Remember that the data is a single, throttled-CPU Lighthouse run through WebPageTest and does not reflect real user experiences. Yet, potential interactivity looked much worse when looking at TBT versus FID. The “real” evaluation of your interactivity is probably somewhere between. Thus, if your FID is “good”, take a look at TBT in case you’re missing some poor user experiences that FID can’t catch yet. The same issues that cause poor FID also cause poor TBT.

67 seconds
Figure 10.29. Longest TBT

Conclusion

Performance improved since 2020. Though we still have a long way to go to provide great user experience, we can take steps to improve it.

First, you cannot improve performance unless you can measure it.
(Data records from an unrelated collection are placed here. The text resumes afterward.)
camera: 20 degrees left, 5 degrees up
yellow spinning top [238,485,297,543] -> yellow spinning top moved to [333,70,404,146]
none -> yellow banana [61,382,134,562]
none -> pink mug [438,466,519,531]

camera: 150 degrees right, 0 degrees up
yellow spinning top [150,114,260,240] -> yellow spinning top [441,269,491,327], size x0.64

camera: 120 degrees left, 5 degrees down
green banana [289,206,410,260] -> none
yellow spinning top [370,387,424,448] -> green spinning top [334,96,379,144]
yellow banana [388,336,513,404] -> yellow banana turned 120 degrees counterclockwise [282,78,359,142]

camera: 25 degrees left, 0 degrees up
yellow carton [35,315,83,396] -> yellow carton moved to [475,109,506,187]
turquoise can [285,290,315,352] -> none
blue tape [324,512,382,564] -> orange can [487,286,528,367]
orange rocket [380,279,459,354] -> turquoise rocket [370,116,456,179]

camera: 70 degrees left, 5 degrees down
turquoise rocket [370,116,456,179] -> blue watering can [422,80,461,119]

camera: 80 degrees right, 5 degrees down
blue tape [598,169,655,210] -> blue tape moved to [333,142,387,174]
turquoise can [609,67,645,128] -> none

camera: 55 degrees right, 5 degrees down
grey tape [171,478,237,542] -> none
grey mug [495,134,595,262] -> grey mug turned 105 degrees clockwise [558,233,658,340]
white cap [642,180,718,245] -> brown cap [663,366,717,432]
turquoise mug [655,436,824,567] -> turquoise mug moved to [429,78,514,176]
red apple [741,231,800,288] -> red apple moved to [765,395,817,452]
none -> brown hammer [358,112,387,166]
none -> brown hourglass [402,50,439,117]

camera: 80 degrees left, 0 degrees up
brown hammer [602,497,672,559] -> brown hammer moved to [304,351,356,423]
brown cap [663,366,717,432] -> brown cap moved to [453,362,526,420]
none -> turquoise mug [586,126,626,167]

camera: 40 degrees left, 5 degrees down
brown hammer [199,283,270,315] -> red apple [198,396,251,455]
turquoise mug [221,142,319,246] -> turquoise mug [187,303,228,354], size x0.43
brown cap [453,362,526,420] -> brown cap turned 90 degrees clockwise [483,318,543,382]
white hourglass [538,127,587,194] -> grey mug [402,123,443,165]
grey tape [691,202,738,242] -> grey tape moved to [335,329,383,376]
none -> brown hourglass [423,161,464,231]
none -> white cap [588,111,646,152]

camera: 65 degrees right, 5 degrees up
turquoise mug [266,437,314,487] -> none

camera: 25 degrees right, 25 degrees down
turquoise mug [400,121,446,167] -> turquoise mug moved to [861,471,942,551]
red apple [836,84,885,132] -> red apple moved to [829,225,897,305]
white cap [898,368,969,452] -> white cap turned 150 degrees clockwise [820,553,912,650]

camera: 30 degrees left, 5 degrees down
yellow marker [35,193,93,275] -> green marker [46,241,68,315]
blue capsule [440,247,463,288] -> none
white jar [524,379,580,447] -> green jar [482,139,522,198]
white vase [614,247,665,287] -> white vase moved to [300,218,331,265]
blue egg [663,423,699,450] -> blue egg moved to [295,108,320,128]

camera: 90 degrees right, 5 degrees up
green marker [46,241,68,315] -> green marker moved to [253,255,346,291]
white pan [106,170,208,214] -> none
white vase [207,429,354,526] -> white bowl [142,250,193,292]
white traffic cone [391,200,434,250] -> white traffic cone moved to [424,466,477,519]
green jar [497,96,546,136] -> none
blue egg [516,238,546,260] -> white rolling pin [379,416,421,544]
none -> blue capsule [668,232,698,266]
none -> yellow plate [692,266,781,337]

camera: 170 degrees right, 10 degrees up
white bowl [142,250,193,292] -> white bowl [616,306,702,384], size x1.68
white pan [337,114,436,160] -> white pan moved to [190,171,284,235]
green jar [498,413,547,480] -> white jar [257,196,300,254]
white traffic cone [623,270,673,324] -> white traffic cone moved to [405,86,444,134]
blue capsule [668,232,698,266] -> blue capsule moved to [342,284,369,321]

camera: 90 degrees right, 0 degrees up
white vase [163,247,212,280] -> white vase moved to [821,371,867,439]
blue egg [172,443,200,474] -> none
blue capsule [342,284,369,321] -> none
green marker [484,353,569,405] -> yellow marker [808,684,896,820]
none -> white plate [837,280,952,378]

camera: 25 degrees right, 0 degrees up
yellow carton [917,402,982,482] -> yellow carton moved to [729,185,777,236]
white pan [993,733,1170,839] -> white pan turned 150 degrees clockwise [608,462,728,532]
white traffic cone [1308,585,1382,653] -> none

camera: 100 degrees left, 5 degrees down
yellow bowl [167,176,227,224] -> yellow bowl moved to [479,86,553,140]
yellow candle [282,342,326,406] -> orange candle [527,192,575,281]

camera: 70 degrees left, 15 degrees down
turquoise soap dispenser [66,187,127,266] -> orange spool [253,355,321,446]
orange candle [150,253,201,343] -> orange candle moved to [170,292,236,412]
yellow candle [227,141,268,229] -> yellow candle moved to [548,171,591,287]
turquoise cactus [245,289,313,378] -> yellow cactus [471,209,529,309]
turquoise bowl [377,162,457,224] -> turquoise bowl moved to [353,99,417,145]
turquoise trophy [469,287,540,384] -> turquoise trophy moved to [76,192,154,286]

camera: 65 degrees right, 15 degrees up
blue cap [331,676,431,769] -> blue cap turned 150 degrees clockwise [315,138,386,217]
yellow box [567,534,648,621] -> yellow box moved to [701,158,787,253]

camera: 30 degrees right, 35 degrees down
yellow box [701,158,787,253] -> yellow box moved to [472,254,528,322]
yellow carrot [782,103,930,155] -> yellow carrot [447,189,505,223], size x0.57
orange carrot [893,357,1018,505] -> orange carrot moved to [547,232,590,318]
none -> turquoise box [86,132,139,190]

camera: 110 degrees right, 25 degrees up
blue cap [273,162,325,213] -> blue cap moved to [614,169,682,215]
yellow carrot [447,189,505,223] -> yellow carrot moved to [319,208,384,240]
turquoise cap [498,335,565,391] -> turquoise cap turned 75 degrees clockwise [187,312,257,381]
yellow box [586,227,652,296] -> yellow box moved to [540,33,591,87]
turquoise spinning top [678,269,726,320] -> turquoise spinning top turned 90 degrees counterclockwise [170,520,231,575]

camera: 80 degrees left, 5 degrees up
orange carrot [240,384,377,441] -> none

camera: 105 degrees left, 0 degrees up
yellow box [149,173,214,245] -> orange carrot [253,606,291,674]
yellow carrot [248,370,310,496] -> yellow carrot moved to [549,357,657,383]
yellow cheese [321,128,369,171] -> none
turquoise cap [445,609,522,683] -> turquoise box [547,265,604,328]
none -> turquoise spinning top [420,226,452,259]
A good first step here is to measure your site using real user devices and to set up real-user monitoring (RUM). You can get a flavor of how your site performs with Chrome users with the CrUX dashboard launcher (if your site is in the dataset). You should set up a RUM solution that measures across multiple browsers. You can build this yourself or use one of many analytics vendors’ solutions.

Second, as new features in HTML, CSS, and JavaScript are released, make sure you understand them before implementing them. Use A/B testing to verify that adopting a new strategy results in improved performance. For example, don’t lazy-load images above the fold. If you have a RUM tool implemented, you can better detect when your changes accidentally cause regressions.

Third, continue to optimize for both FID (field/real-user data) and TBT (lab data). Take a look at the proposal for a new responsiveness metric and participate by providing feedback. A new animation smoothness metric is also being proposed. In our quest for a faster web, change is inevitable and for the better. As we continue to optimize, you’re participation is key.

Finally, we saw that WordPress can impact the performance of the top 10M websites, and maybe more. This is a lesson that every CMS and framework should heed. The more we can set up smart defaults for performance at the framework level, the better we can make the web while also make developers’ jobs easier.